Seven days shall ye eat unleavened bread; even the first day ye shall put away leaven out of your houses: for whosoever eateth leavened bread from the first day until the seventh day, that soul shall be cut off from Israel.
EXEGETICAL (ORIGINAL LANGUAGES)
15. Seven days] from the 15th to the 21st of the first month.

unleavened cakes] See on v. 8. So vv. 17, 18, 20 (on v. 39, see note).

even] rather, surely: cf. in the Heb. Exodus 31:13, Leviticus 23:27; Leviticus 23:39, Numbers 1:49.

put away] Heb. make to cease. The later Hebrews were very punctilious in carrying out this injunction; and even before the Passover (which was also eaten with unleavened cakes, v. 8), the house was elaborately searched with candles in order to discover and remove any ‘leaven’ (i.e. fermented dough, or certain articles made of fermented grain: see EB. iii. 2753) that might be in it (Pesâḥim i.–iii.).
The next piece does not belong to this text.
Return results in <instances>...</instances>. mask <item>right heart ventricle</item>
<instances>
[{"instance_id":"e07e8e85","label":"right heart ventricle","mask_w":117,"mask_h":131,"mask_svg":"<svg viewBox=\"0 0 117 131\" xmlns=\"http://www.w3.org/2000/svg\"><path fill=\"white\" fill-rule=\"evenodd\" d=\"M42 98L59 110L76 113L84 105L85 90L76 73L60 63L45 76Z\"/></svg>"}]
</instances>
See an illustration of the search for leaven, from a drawing of 1725, in the Jewish Encyclopaedia, ix. 548; or, on a smaller scale, in Oesterley and Box, The Religion and Worship of the Synagogue (1907), p. 210.

leaven] Heb. se’ôr,—in practice (see Leaven in EB.; cf. i. 604), a piece of sour (i.e. fermented) dough, reserved for the purpose from the previous day’s baking.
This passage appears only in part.